The fflush() calls aren't necessary if you run the output to a terminal. If you run the output through a pipe (like I did when generating the output below), they become crucial. See also printf() anomaly after fork(). If you replaced the return 0; in the if with return i;, you'd also get some interesting information.

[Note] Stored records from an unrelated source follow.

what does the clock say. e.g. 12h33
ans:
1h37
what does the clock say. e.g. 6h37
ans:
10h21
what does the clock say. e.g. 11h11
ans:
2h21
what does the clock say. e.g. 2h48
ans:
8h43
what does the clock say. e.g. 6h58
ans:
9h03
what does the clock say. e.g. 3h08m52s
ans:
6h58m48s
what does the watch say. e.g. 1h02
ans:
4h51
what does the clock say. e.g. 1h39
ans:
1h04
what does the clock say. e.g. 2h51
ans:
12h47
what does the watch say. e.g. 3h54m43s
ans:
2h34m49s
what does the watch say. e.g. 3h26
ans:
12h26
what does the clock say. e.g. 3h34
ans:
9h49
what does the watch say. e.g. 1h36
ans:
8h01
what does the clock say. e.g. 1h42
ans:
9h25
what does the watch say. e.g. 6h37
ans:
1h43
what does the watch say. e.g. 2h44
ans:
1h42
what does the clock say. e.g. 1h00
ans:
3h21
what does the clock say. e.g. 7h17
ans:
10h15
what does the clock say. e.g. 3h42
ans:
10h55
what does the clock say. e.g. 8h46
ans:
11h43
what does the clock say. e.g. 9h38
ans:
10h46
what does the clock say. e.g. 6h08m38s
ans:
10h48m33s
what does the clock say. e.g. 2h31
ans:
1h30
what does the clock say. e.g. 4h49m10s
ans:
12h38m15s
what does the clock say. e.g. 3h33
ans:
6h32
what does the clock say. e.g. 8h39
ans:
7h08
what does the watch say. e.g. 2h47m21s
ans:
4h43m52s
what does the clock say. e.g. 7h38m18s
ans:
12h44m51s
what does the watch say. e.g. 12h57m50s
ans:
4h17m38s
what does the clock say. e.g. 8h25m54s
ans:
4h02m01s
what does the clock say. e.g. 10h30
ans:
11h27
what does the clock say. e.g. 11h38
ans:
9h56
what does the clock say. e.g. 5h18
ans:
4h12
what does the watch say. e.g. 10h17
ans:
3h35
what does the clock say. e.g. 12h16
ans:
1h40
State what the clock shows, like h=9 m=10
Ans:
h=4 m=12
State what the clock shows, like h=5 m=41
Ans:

Running that program leads to output similar to this:

74830: (PPID = 72799) - post fork 0: pid = 74833
74833: (PPID = 74830) - post fork 0: pid = 0
74833: (PPID = 74830) - post fork 1: pid = 74834
74834: (PPID = 74833) - post fork 1: pid = 0
74834: (PPID = 74833) - post fork 2: pid = 74835
74835: (PPID = 74834) - post fork 2: pid = 0
74835: (PPID = 74834) - post fork 3: pid = 74836
74836: (PPID = 74835) - post fork 3: pid = 0
74836: (PPID = 74835) - post fork 4: pid = 74837
74837: (PPID = 74836) - post fork 4: pid = 0
74837: (PPID = 74836) - post fork 5: pid = 74838
74838: (PPID = 74837) - post fork 5: pid = 0
74838: (PPID = 74837) - post fork 6: pid = 74839
74839: (PPID = 74838) - post fork 6: pid = 0
74839: (PPID = 74838) - post fork 7: pid = 74840
74840: (PPID = 74839) - post fork 7: pid = 0
74840: (PPID = 74839) - post fork 8: pid = 74841
74841: (PPID = 74840) - post fork 8: pid = 0
74841: (PPID = 74840) - post fork 9: pid = 74842
74842: (PPID = 74841) - post fork 9: pid = 0
74842: (PPID = 74841) - post fork 10: pid = 74843
74843: (PPID = 74842) - post fork 10: pid = 0
74843: (PPID = 74842) - post fork 11: pid = 74844
74844: (PPID = 74843) - post fork 11: pid = 0
74844: (PPID = 74843) - post fork 12: pid = 74845
74845: (PPID = 74844) - post fork 12: pid = 0
74845: (PPID = 74844) - post fork 13: pid = 74846
74846: (PPID = 74845) - post fork 13: pid = 0
74846: (PPID = 74845) - post fork 14: pid = 74847
74847: (PPID = 74846) - post fork 14: pid = 0
74847: (PPID = 74846) - post fork 15: pid = 74848
74848: (PPID = 74847) - post fork 15: pid = 0
74848: (PPID = 74847) sleeping
74847: (PPID = 74846) child 74848 exited with status 0x0000
74846: (PPID = 74845) child 74847 exited with status 0x0000
74845: (PPID = 74844) child 74846 exited with status 0x0000
74844: (PPID = 74843) child 74845 exited with status 0x0000
74843: (PPID = 74842) child 74844 exited with status 0x0000
74842: (PPID = 74841) child 74843 exited with status 0x0000
74841: (PPID = 74840) child 74842 exited with status 0x0000
74840: (PPID = 74839) child 74841 exited with status 0x0000
74839: (PPID = 74838) child 74840 exited with status 0x0000
74838: (PPID = 74837) child 74839 exited with status 0x0000
74837: (PPID = 74836) child 74838 exited with status 0x0000
74836: (PPID = 74835) child 74837 exited with status 0x0000
74835: (PPID = 74834) child 74836 exited with status 0x0000
74834: (PPID = 74833) child 74835 exited with status 0x0000
74833: (PPID = 74830) child 74834 exited with status 0x0000
74830: (PPID = 72799) child 74833 exited with status 0x0000

If you were feeling even more fussy, you could add timing to the printing operations — you'd probably need to report at the microsecond level to see much difference.